It is now perfectly plain that Anders Breivik, the murderous white-supremacist who killed 72 people in Norway in 2011, has become one of the most significant figures in international terrorism since the demise of Osama bin Laden. It is not merely the magnitude of Breivik’s own violence, although that remains stunning in itself. Breivik formed the template for the modern white-supremacist mass murder.
From Ted Kaczynski, he borrowed the idea of publishing a manifesto. From the Columbine killers, he borrowed the idea of using both bombs and guns. And from the international white-supremacist networks, he borrowed the murderous rage and bloodthirsty rhetoric necessary to carry out acts of mass murder, and to justify his crimes through an elaborate bullshit ideological exoskeleton that he wore like body armor. He put all of this together and created the modern mode of mass political murder, one that was carried out again Thursday in Christchurch, New Zealand.
That killer even was gentleman enough to credit Breivik as an inspiration, along with another terrorist who targeted one of the same mosques two years ago. From The Guardian:
The man says he is called Brenton Tarrant, a 28-year-old born in Australia. The 74-page document, called The Great Replacement, consists of a rant about white genocide and lists various aims, including the creation of “an atmosphere of fear” against Muslims. The document, which suggests an obsession with violent uprisings against Islam, claims the suspect had “brief contact” with the Norwegian mass-murderer Anders Breivik and that Breivik gave his “blessing” to the attack. Police have not confirmed that Tarrant is one of the men in custody over the shooting. They say one man has been charged.
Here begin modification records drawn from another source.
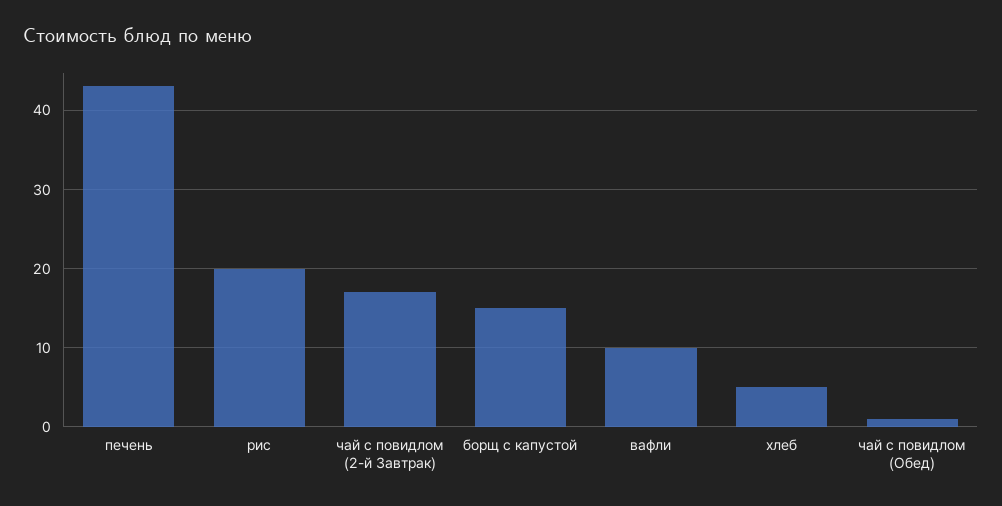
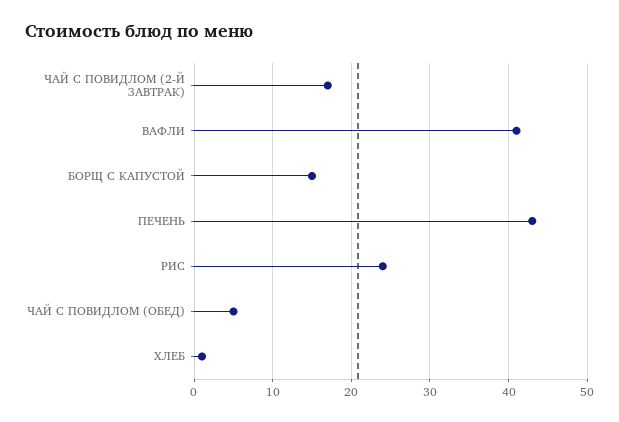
  {
    "печень": 43,
-   "рис": 20,
+   "рис": 24,
    "чай с повидлом (2-й Завтрак)": 17,
    "борщ с капустой": 15,
-   "вафли": 10,
+   "вафли": 41,
-   "хлеб": 5,
+   "хлеб": 1,
-   "чай с повидлом (Обед)": 1
+   "чай с повидлом (Обед)": 5
  }

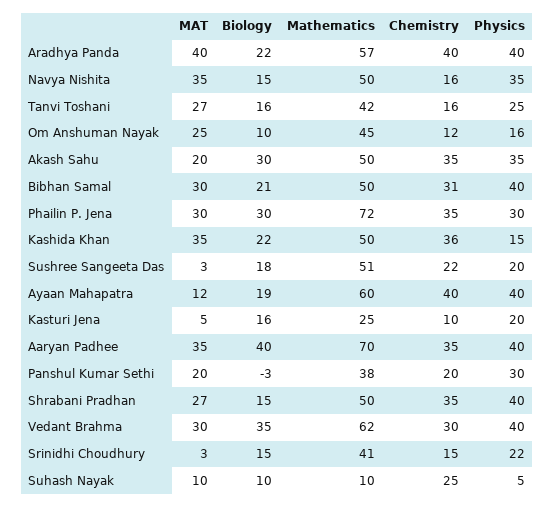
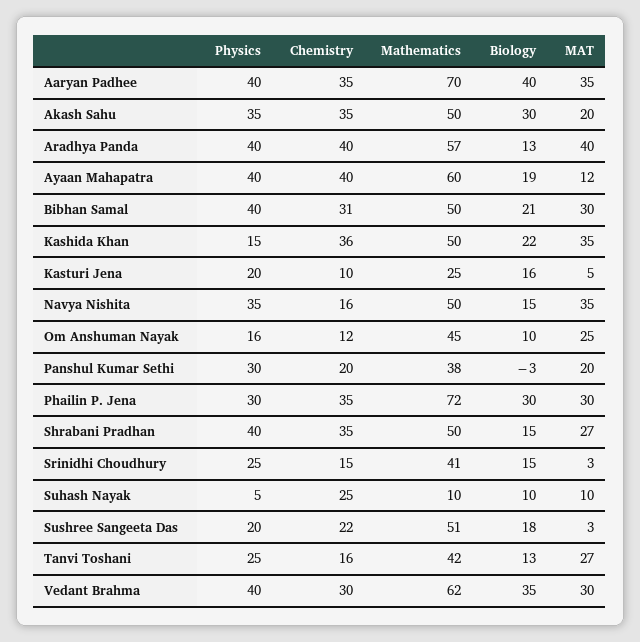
  {
    "MAT": {
      "Aradhya Panda": 40,
      "Navya Nishita": 35,
      "Tanvi Toshani": 27,
      "Om Anshuman Nayak": 25,
      "Akash Sahu": 20,
      "Bibhan Samal": 30,
      "Phailin P. Jena": 30,
      "Kashida Khan": 35,
      "Sushree Sangeeta Das": 3,
      "Ayaan Mahapatra": 12,
      "Kasturi Jena": 5,
      "Aaryan Padhee": 35,
      "Panshul Kumar Sethi": 20,
      "Shrabani Pradhan": 27,
      "Vedant Brahma": 30,
      "Srinidhi Choudhury": 3,
      "Suhash Nayak": 10
    },
    "Biology": {
-     "Aradhya Panda": 22,
+     "Aradhya Panda": 13,
      "Navya Nishita": 15,
-     "Tanvi Toshani": 16,
+     "Tanvi Toshani": 13,
      "Om Anshuman Nayak": 10,
      "Akash Sahu": 30,
      "Bibhan Samal": 21,
      "Phailin P. Jena": 30,
      "Kashida Khan": 22,
      "Sushree Sangeeta Das": 18,
      "Ayaan Mahapatra": 19,
      "Kasturi Jena": 16,
      "Aaryan Padhee": 40,
      "Panshul Kumar Sethi": -3,
      "Shrabani Pradhan": 15,
      "Vedant Brahma": 35,
      "Srinidhi Choudhury": 15,
      "Suhash Nayak": 10
    },
    "Mathematics": {
      "Aradhya Panda": 57,
      "Navya Nishita": 50,
      "Tanvi Toshani": 42,
      "Om Anshuman Nayak": 45,
      "Akash Sahu": 50,
      "Bibhan Samal": 50,
      "Phailin P. Jena": 72,
      "Kashida Khan": 50,
      "Sushree Sangeeta Das": 51,
      "Ayaan Mahapatra": 60,
      "Kasturi Jena": 25,
      "Aaryan Padhee": 70,
      "Panshul Kumar Sethi": 38,
      "Shrabani Pradhan": 50,
      "Vedant Brahma": 62,
      "Srinidhi Choudhury": 41,
      "Suhash Nayak": 10
    },
    "Chemistry": {
      "Aradhya Panda": 40,
      "Navya Nishita": 16,
      "Tanvi Toshani": 16,
      "Om Anshuman Nayak": 12,
      "Akash Sahu": 35,
      "Bibhan Samal": 31,
      "Phailin P. Jena": 35,
      "Kashida Khan": 36,
      "Sushree Sangeeta Das": 22,
      "Ayaan Mahapatra": 40,
      "Kasturi Jena": 10,
      "Aaryan Padhee": 35,
      "Panshul Kumar Sethi": 20,
      "Shrabani Pradhan": 35,
      "Vedant Brahma": 30,
      "Srinidhi Choudhury": 15,
      "Suhash Nayak": 25
    },
    "Physics": {
      "Aradhya Panda": 40,
      "Navya Nishita": 35,
      "Tanvi Toshani": 25,
      "Om Anshuman Nayak": 16,
      "Akash Sahu": 35,
      "Bibhan Samal": 40,
      "Phailin P. Jena": 30,
      "Kashida Khan": 15,
      "Sushree Sangeeta Das": 20,
      "Ayaan Mahapatra": 40,
      "Kasturi Jena": 20,
      "Aaryan Padhee": 40,
      "Panshul Kumar Sethi": 30,
      "Shrabani Pradhan": 40,
      "Vedant Brahma": 40,
-     "Srinidhi Choudhury": 22,
+     "Srinidhi Choudhury": 25,
      "Suhash Nayak": 5
    }
  }

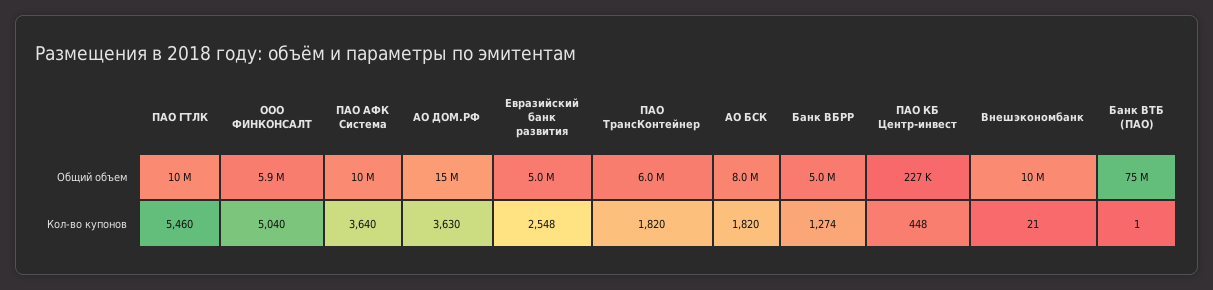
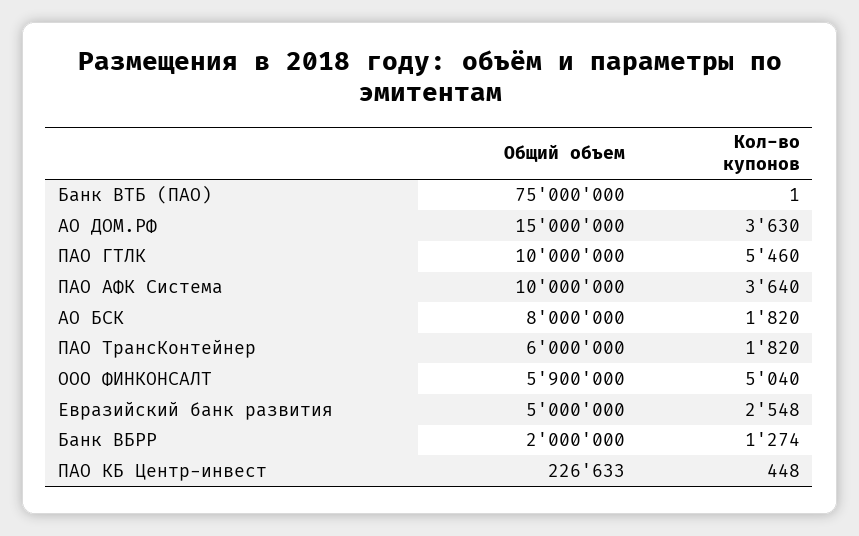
  {
    "ПАО ГТЛК": {
      "Общий объем": 10000000,
      "Кол-во купонов": 5460
    },
    "ООО ФИНКОНСАЛТ": {
      "Общий объем": 5900000,
      "Кол-во купонов": 5040
    },
    "ПАО АФК Система": {
      "Общий объем": 10000000,
      "Кол-во купонов": 3640
    },
    "АО ДОМ.РФ": {
      "Общий объем": 15000000,
      "Кол-во купонов": 3630
    },
    "Евразийский банк развития": {
      "Общий объем": 5000000,
      "Кол-во купонов": 2548
    },
    "ПАО ТрансКонтейнер": {
      "Общий объем": 6000000,
      "Кол-во купонов": 1820
    },
    "АО БСК": {
      "Общий объем": 8000000,
      "Кол-во купонов": 1820
    },
    "Банк ВБРР": {
-     "Общий объем": 5000000,
+     "Общий объем": 2000000,
      "Кол-во купонов": 1274
    },
    "ПАО КБ Центр-инвест": {
      "Общий объем": 226633,
      "Кол-во купонов": 448
    },
-   "Внешэкономбанк": {
-     "Общий объем": 10000000,
-     "Кол-во купонов": 21
-   },
    "Банк ВТБ (ПАО)": {
      "Общий объем": 75000000,
      "Кол-во купонов": 1
    }
  }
Caution is needed in reading this latest manifesto. A lot of it reads like a vicious form of grandiose trolling. But there seems to be little doubt that the crimes themselves speak loudly of the basic truth that this was a right-wing act of war against a target population. And, because of that, we should take the following passage very seriously. The alleged shooter called the President* of the United States “a symbol of renewed white identity and common purpose.” This doesn’t sound like a good re-election bumper sticker but, at this point, who in the hell knows?
There is now little doubt that white supremacy is an international terrorist threat stretching from Christchurch to Pittsburgh and extending out in every direction. It runs on a parallel track with the rise of a xenophobic rightwing nationalist politics that is conspicuously successful in a number of putatively democratic nations. Liberal democracy is under attack and, like any revolution, this one has both a respectable political front and a violent auxiliary that operates on its own imperatives. That one of those auxiliaries cites both a Norwegian mass murderer and the President* of the United States as inspiration for killing 49 people is not only evidence of the width of the threat, but also the depth of its commitment to the cause. This is the everyday al Qaeda of the angry white soul, and it’s growing.